When you reach the records below, repeat each one exactly as written.

Records to use Block Start

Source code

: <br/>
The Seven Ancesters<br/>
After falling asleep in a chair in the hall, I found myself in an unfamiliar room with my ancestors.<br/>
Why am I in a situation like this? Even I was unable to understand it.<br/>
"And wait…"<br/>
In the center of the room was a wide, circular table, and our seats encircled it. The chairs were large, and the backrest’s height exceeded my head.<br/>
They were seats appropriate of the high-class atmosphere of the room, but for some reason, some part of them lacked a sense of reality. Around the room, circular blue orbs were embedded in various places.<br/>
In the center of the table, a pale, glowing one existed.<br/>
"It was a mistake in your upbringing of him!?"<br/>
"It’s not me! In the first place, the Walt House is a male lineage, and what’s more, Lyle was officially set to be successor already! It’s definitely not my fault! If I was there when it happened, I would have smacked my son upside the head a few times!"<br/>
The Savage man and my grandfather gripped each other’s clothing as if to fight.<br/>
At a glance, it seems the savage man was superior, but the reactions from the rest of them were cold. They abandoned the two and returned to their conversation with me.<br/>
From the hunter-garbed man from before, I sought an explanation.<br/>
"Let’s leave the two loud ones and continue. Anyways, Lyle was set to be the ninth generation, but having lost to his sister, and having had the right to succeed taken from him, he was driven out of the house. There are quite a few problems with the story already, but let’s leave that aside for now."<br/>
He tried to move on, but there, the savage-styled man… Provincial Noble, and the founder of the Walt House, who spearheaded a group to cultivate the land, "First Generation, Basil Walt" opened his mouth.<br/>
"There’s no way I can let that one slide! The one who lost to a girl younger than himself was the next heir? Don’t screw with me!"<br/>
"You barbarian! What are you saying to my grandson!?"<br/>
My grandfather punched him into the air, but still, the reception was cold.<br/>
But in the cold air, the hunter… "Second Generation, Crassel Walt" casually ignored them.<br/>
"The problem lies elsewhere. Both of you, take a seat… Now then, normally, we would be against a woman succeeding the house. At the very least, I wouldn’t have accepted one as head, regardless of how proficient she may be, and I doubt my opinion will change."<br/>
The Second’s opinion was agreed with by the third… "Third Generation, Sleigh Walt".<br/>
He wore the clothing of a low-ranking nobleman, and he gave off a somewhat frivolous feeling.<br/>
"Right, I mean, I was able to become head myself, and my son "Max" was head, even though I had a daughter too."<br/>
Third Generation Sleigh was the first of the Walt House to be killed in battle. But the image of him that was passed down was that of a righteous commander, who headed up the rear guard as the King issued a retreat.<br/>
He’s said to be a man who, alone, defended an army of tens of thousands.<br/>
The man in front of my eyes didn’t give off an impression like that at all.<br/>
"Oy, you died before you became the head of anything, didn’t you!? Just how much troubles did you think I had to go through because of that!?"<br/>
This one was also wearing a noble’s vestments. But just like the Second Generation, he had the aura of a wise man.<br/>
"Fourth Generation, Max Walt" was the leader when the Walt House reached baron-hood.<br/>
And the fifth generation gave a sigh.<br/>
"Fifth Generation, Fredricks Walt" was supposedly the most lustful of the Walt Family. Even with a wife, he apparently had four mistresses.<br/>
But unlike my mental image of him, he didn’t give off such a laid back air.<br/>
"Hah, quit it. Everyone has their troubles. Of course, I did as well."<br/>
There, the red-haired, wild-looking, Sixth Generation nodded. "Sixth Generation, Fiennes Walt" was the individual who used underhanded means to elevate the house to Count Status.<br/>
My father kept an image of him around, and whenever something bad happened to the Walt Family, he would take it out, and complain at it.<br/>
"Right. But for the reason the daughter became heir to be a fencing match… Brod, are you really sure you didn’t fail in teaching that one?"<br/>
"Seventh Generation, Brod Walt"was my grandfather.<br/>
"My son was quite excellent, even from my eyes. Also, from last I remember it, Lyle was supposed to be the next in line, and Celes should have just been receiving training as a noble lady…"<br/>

Records to use Block End

## Written answer
Source code

: <br/>
The Seven Ancesters<br/>
After falling asleep in a chair in the hall, I found myself in an unfamiliar room with my ancestors.<br/>
Why am I in a situation like this? Even I was unable to understand it.<br/>
"And wait…"<br/>
In the center of the room was a wide, circular table, and our seats encircled it. The chairs were large, and the backrest’s height exceeded my head.<br/>
They were seats appropriate of the high-class atmosphere of the room, but for some reason, some part of them lacked a sense of reality. Around the room, circular blue orbs were embedded in various places.<br/>
In the center of the table, a pale, glowing one existed.<br/>
"It was a mistake in your upbringing of him!?"<br/>
"It’s not me! In the first place, the Walt House is a male lineage, and what’s more, Lyle was officially set to be successor already! It’s definitely not my fault! If I was there when it happened, I would have smacked my son upside the head a few times!"<br/>
The Savage man and my grandfather gripped each other’s clothing as if to fight.<br/>
At a glance, it seems the savage man was superior, but the reactions from the rest of them were cold. They abandoned the two and returned to their conversation with me.<br/>
From the hunter-garbed man from before, I sought an explanation.<br/>
"Let’s leave the two loud ones and continue. Anyways, Lyle was set to be the ninth generation, but having lost to his sister, and having had the right to succeed taken from him, he was driven out of the house. There are quite a few problems with the story already, but let’s leave that aside for now."<br/>
He tried to move on, but there, the savage-styled man… Provincial Noble, and the founder of the Walt House, who spearheaded a group to cultivate the land, "First Generation, Basil Walt" opened his mouth.<br/>
"There’s no way I can let that one slide! The one who lost to a girl younger than himself was the next heir? Don’t screw with me!"<br/>
"You barbarian! What are you saying to my grandson!?"<br/>
My grandfather punched him into the air, but still, the reception was cold.<br/>
But in the cold air, the hunter… "Second Generation, Crassel Walt" casually ignored them.<br/>
"The problem lies elsewhere. Both of you, take a seat… Now then, normally, we would be against a woman succeeding the house. At the very least, I wouldn’t have accepted one as head, regardless of how proficient she may be, and I doubt my opinion will change."<br/>
The Second’s opinion was agreed with by the third… "Third Generation, Sleigh Walt".<br/>
He wore the clothing of a low-ranking nobleman, and he gave off a somewhat frivolous feeling.<br/>
"Right, I mean, I was able to become head myself, and my son "Max" was head, even though I had a daughter too."<br/>
Third Generation Sleigh was the first of the Walt House to be killed in battle. But the image of him that was passed down was that of a righteous commander, who headed up the rear guard as the King issued a retreat.<br/>
He’s said to be a man who, alone, defended an army of tens of thousands.<br/>
The man in front of my eyes didn’t give off an impression like that at all.<br/>
"Oy, you died before you became the head of anything, didn’t you!? Just how much troubles did you think I had to go through because of that!?"<br/>
This one was also wearing a noble’s vestments. But just like the Second Generation, he had the aura of a wise man.<br/>
"Fourth Generation, Max Walt" was the leader when the Walt House reached baron-hood.<br/>
And the fifth generation gave a sigh.<br/>
"Fifth Generation, Fredricks Walt" was supposedly the most lustful of the Walt Family. Even with a wife, he apparently had four mistresses.<br/>
But unlike my mental image of him, he didn’t give off such a laid back air.<br/>
"Hah, quit it. Everyone has their troubles. Of course, I did as well."<br/>
There, the red-haired, wild-looking, Sixth Generation nodded. "Sixth Generation, Fiennes Walt" was the individual who used underhanded means to elevate the house to Count Status.<br/>
My father kept an image of him around, and whenever something bad happened to the Walt Family, he would take it out, and complain at it.<br/>
"Right. But for the reason the daughter became heir to be a fencing match… Brod, are you really sure you didn’t fail in teaching that one?"<br/>
"Seventh Generation, Brod Walt"was my grandfather.<br/>
"My son was quite excellent, even from my eyes. Also, from last I remember it, Lyle was supposed to be the next in line, and Celes should have just been receiving training as a noble lady…"<br/>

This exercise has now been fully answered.